Strengthening the federation is the cornerstone of the PTI post election victory 100-day plan. Independent analysis also establishes the significance of the measure as the Pakistani federation has once again been passing through crisis. Rather it would be apt to say that the Pakistani federation could never be considered strong, except for the initial 10 years after the birth of the country. The PTI’s strengthening of the federation strategy although is far short of addressing all key maladies afflicting the federation, yet caters largely to important symptoms of this weakness. The plan includes launching a dialogue in Balochistan; merging FATA with the KP and creation of a south Punjab province. The PML-N in order to deny credit to the PTI, merged FATA with KP just a couple of days before the end of its five-year tenure. However, the merger has been made in haste and therefore it would have its negative consequences.

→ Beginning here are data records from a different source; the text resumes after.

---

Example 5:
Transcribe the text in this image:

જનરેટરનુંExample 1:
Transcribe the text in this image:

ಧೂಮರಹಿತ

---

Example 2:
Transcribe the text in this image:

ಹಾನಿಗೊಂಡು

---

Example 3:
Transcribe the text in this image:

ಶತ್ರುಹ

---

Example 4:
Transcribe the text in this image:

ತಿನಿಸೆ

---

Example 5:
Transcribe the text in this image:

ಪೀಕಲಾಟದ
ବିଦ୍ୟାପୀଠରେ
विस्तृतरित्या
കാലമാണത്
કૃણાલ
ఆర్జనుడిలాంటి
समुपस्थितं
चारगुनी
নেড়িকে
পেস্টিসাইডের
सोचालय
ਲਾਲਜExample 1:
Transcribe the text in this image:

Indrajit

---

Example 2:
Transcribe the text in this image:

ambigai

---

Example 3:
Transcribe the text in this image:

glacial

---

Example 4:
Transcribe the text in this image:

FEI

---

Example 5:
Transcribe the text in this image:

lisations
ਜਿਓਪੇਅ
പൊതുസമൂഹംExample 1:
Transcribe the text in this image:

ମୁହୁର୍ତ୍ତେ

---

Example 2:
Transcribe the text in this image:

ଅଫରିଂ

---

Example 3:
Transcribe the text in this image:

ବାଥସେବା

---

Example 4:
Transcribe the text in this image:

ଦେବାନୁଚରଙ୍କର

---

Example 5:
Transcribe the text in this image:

Creation of a south Punjab province within a 100 days is very much doable provided there is political will on the part of the key political stakeholder, which after elections and probable win of the PTI, would be required of the party the most. Balochistan could also be given wider autonomy and control over its provincial resources as the framework in the shape of the 18th Constitutional Amendment is there.

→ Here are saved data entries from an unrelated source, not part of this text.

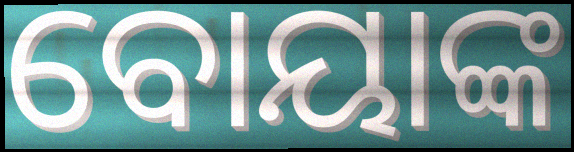
ବୋୟାଙ୍କ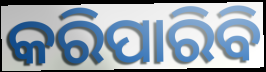
କରିପାରିବି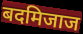
बदमिजाज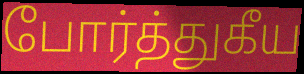
போர்த்துகீய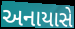
અનાયાસે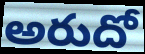
అరుదో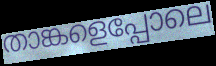
താങ്കളെപ്പോലെ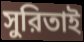
সুরিতাই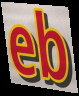
eb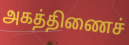
அகத்திணைச்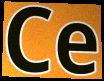
Ce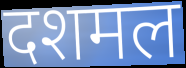
दशमलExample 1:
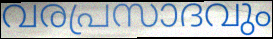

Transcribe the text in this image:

വരപ്രസാദവും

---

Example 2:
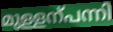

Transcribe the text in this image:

മുള്ളന്പന്നി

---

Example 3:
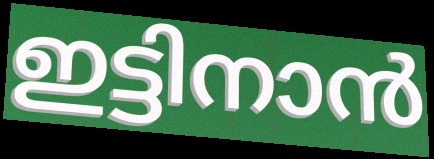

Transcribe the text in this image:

ഇട്ടിനാൻ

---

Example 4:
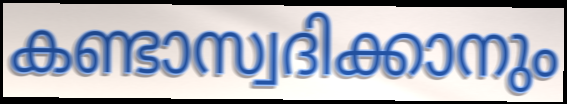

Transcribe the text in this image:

കണ്ടാസ്വദിക്കാനും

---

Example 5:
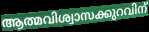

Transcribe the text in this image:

ആത്മവിശ്വാസക്കുറവിന്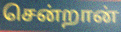
சென்றான்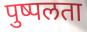
पुष्पलताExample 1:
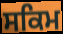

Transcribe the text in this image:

ਸਕਿਮ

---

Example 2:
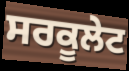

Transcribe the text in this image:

ਸਰਕੂਲੇਟ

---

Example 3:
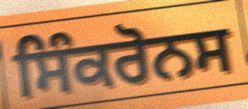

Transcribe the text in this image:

ਸਿੰਕਰੋਨਸ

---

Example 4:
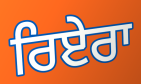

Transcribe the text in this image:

ਰਿਏਰਾ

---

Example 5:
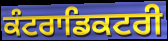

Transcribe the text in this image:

ਕੰਟਰਾਡਿਕਟਰੀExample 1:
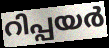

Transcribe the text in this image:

റിപ്പയർ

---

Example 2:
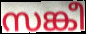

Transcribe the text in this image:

സങ്കീ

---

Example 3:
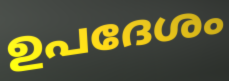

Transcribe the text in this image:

ഉപദേശം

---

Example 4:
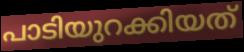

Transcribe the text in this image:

പാടിയുറക്കിയത്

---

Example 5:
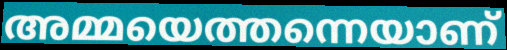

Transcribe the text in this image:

അമ്മയെത്തന്നെയാണ്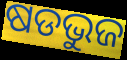
ଷଡଭୁଜ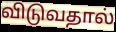
விடுவதால்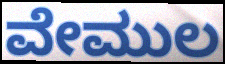
ವೇಮುಲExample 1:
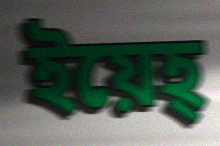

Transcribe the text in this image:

ইয়েহ্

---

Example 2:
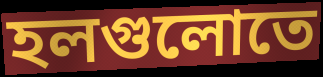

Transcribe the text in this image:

হলগুলোতে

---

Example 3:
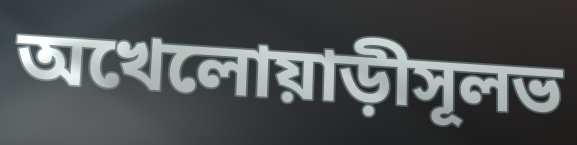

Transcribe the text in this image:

অখেলোয়াড়ীসূলভ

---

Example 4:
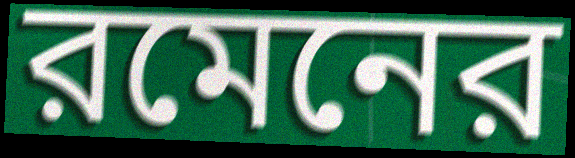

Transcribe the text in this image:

রমেনের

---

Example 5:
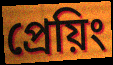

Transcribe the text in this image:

প্রেয়িংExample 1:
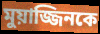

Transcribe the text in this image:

মুয়াজ্জিনকে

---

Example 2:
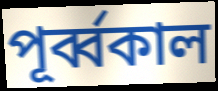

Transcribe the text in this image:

পূর্ব্বকাল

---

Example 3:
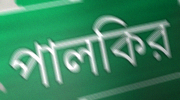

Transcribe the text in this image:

পালকির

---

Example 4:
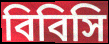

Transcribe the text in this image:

বিবিসি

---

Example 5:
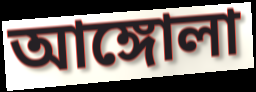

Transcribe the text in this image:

আঙ্গোলা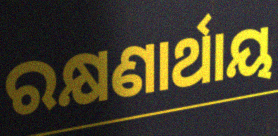
ରକ୍ଷଣାର୍ଥାୟ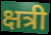
क्षत्री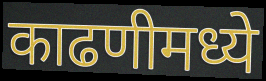
काढणीमध्ये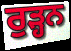
ਰੁੜ੍ਹਨ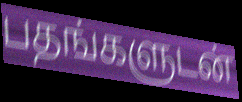
பதங்களுடன்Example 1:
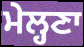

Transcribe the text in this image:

ਮੇਲ੍ਹਣਾ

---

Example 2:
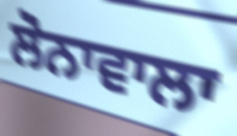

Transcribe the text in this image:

ਲੋਨਾਵਾਲਾ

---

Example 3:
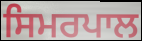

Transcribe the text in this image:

ਸਿਮਰਪਾਲ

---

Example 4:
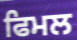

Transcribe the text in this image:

ਫਿਮਲ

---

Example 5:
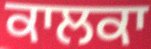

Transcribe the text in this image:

ਕਾਲਕਾ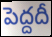
పెద్దదీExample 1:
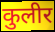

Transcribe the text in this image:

कुलीर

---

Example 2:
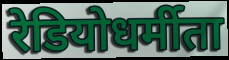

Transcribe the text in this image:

रेडियोधर्मीता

Security is a holistic concept and economic security is a very critical aspect of security. Against this backdrop, the PTI argument to revive the economy through reforming foreign policy is, indeed, praiseworthy. Indubitably, there are a lot of issues with the formulation and conduct of our foreign policy and the PTI plan alludes to these shortcomings. The PTI post-election 100-day plans states that the Ministry of Foreign Affairs would be strengthened by revamping its legal and institutional capabilities. So there is a realization within the PTI that there is a need to capacitate our foreign affairs ministry, which should have been the key institution in the foreign policy making of the country. However, this has not been the case and Paksitan’s foreign policy has consistently been formulated by institutions whose primary tasks do not include this.

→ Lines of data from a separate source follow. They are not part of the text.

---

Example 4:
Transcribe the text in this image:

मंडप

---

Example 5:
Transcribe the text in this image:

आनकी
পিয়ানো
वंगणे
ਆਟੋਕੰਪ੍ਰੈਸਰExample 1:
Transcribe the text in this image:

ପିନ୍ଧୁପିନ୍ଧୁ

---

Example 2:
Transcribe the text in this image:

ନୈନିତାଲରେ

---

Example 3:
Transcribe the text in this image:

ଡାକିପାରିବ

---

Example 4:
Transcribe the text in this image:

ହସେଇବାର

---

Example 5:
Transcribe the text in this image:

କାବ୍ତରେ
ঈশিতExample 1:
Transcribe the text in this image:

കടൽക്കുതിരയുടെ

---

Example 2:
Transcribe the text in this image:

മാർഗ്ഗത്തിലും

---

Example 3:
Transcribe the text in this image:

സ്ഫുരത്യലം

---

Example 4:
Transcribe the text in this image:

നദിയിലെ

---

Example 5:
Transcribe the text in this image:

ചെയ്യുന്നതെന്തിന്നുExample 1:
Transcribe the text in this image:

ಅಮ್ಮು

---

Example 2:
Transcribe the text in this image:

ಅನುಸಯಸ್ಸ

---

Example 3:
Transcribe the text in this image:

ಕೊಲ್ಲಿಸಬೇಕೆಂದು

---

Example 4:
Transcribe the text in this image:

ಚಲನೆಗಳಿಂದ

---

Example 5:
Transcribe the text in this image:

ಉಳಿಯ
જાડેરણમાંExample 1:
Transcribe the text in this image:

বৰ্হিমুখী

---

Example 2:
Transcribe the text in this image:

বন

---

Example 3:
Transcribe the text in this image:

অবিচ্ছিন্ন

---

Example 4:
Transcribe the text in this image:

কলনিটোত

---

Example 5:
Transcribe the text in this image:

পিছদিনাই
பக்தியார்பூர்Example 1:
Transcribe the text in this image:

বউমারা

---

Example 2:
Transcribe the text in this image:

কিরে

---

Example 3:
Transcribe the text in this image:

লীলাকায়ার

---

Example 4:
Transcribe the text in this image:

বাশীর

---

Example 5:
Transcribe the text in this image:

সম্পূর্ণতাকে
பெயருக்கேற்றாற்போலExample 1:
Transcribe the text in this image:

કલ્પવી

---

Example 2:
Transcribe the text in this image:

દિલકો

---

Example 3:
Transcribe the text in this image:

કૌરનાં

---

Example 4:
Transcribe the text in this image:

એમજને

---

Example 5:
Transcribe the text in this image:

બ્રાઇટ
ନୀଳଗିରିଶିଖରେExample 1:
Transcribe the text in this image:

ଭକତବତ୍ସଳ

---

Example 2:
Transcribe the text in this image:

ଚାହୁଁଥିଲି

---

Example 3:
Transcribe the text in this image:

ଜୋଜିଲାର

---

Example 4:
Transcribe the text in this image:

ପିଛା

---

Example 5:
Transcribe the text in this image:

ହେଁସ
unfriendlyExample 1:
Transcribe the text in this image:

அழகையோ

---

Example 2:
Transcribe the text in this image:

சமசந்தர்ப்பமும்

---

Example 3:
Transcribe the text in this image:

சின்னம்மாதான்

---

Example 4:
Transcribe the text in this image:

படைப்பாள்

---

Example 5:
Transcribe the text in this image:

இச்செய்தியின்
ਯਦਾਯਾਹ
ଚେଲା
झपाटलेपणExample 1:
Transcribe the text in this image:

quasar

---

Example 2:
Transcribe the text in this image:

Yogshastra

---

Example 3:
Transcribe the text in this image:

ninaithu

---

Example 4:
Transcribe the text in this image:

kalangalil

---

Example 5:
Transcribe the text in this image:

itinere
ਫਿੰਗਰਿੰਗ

With regard to Pakistan’s war on extremism and terrorism, the PTI 100-day plan has a strategy of 4 Es: Expose links between active and passive terrorists; Enforce full implementation and expansion of the National Action Plan; Eliminate through isolation, extermination and blowback prevention and Educate by restructuring syllabi and mainstreaming madrasas.
The PTI’s plan is commendable. However, one of Pakistan’s major problems has been the chasm between intent and implementation. Given institutional and societal conditions and the PTI’s overall pathetic leadership qualities, one cannot be too sanguine of the plan’s success.